Сгущались за окошком тучи, на чистое небо рассчитывать, видимо, не приходилось и настроение в автобусике было мрачное. Мне рассказали о женщине, которая хочет жить наверху, чтобы больше быть с аппаратурой, а ей всячески препятствуют.
Сквозь буковый лес, потом кленовый и березовый поднялись мы на отлогую вершину. Все было уже в густейшем тумане, и шел дождь.
Ночью, вероятно в наказание за мое пронырливое любопытство, я чуть не сдох. Разразилась гроза, и, судя по всему, мы были в самой грозовой туче. Голову скручивало так, что я уже думал — не доживу до утра. Распахнул балконную дверь, хотя было холодно. Во тьме позвякивали колокольцами овцы, а мне уж казалось, что это похоронные звоночки. Но старая моя голова выдержала.
И началась, то внизу, в огромном лабораторном корпусе, то вверху, на телескопе, работа. Только не поймите меня так, что я работал на самом шестиметровике. Моя работа сводилась к беседам, записям и чтению в специальной, прекрасной библиотеке.
Впрочем, кое-что и мне показали, правда не на главном телескопе. Ну, что я тебе скажу: днем в телескоп звезды тоже видны — на голубом проступает как бы точка, белая, очень живая. Телескоп ведь не увеличивает, он собирает свет. Ночью звезды в телескоп не крупнее, чем для невооруженного глаза, только они сплошь, черного почти нет, так, чуть-чуть пробрыз-гивает. и луна не больше, а вроде даже меньше, но на ней вроде рытвины, а не просто тени.

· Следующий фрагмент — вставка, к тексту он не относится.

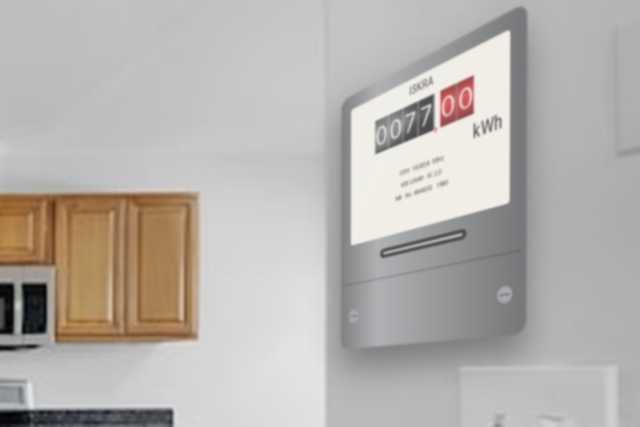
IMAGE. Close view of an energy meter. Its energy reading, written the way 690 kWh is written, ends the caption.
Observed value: 77.00 kWh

Попутчик в том междугородном автобусе, как ты помнишь, с презрением даже, — местные жители почему-то резче, интонационнее в выражении уважения или презрения, — заметил: «Ну, говорить вам — с ними — это едва ли: они для вас слишком большие люди». с начальством я уже разобрался, но вот ученые — что если они и в самом деле высокомерные люди? — я ведь все-таки зэк, высокомерие возбуждает во мне совершенно атавистическую агрессию. Но это были просто бесконечно занятые люди. Конечно, всякий раз, как я представлялся журналистом, каждый хотя бы на секунду подкатывал глаза: уж очень ценили здесь время, которого всегда им не хватало, а кроме того, у них был печальный опыт: журналисты частенько путались в астрологических тонкостях — то объекты, свет от которых шел миллиарды лет, принимали за современные, то смешивали время и расстояния, на манер той восторженной поклонницы Эйнштейна, которая в мистической простоте воспринимала прошлое, настоящее и будущее как одновременное пространственное сосуществование, а саму жизнь или историю как перемещение в этом наличном пространствовании. Старшие, однако, невзирая на больший печальный опыт общения с журналистами, были вежливее и разговорчивее молодых.

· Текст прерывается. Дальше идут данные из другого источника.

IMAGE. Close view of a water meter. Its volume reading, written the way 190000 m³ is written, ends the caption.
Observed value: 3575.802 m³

Итак, что я узнал? О, тысячу разных вещей, и таких, что невольно задумываешься, и таких, что просто рот раскрываешь и забываешь закрыть. Ну, например, что можно засекать перепады яркости в миллиардных долях секунд. Что двух звезд одинаковых не существует, а если такие двойники находятся, то значит это одна и та же звезда, давшая два изображения. Однако кроме того, что каждая звезда, как и каждый человек, другая, есть и такие невероятные звезды, которые называют аномальными: звезды совершенно неожиданного химического состава, звезды немыслимых магнитных полей, двойные звезды с непонятными характеристиками, и прочая, и прочая. Вспомни, я ведь говорил тебе: зачем-то Господу Богу нужны миллионы, миллиарды особенностей.
А еще и квазары, невероятные объекты, находящиеся на таких огромных расстояниях от нас, которые зовут космологическими. По размерам они только немного превышают Солнечную систему, однако энергии излучают больше, чем вся наша Галактика, сияя, как сто триллионов звезд. Да, возможно, это «зародыши» галактик, но это еще не ответ на вопрос, откуда берется столь колоссальная энергия. Смейтесь, смейтесь, мадам, над восторженностью неофита-маразматика!

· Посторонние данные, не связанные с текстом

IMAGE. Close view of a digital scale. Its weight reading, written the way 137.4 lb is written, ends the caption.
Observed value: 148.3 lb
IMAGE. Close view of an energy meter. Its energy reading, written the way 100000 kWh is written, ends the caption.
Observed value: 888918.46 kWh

Ну и наконец, ты помнишь, меня особенно интересовали возможные топологии Вселенной. Где-то, еще прежде, я прочел статью некоего Харламова в соавторстве с... запамятовал фамилию, статью о «ветвях» развития Вселенной: как только выброшен из какой-то ветви росток нового развития, мембраной перекрывается как возврат к ветви-прародительнице, так и доступ к новой ветви из других ветвей; одна ветвь не знает другой. Но это, поразив меня, было все же гипотезой на кончике пера, одной из версий геометрии Мира. Потом теории иных вселенных, иных пространств. и об этом тоже были научно-популярные статьи, научно-популярные издания.
Ученые, непосредственно занятые этой проблемой, говорили мне здесь, в их цитадели, что Мир может представлять собой нечто вроде швейцарского сыра, где миры, подобно дыркам, разделены причинно-следственными барьерами — то есть не плотью, а другими связями и отношениями, что миры могут быть расщепленными или сопряженными — в зависимости от различных исходных состояний вакуума. То самое, о чем писал Иосиф Шкловский: что Мир возможно представляет разветвленное, многосвязное многообразие.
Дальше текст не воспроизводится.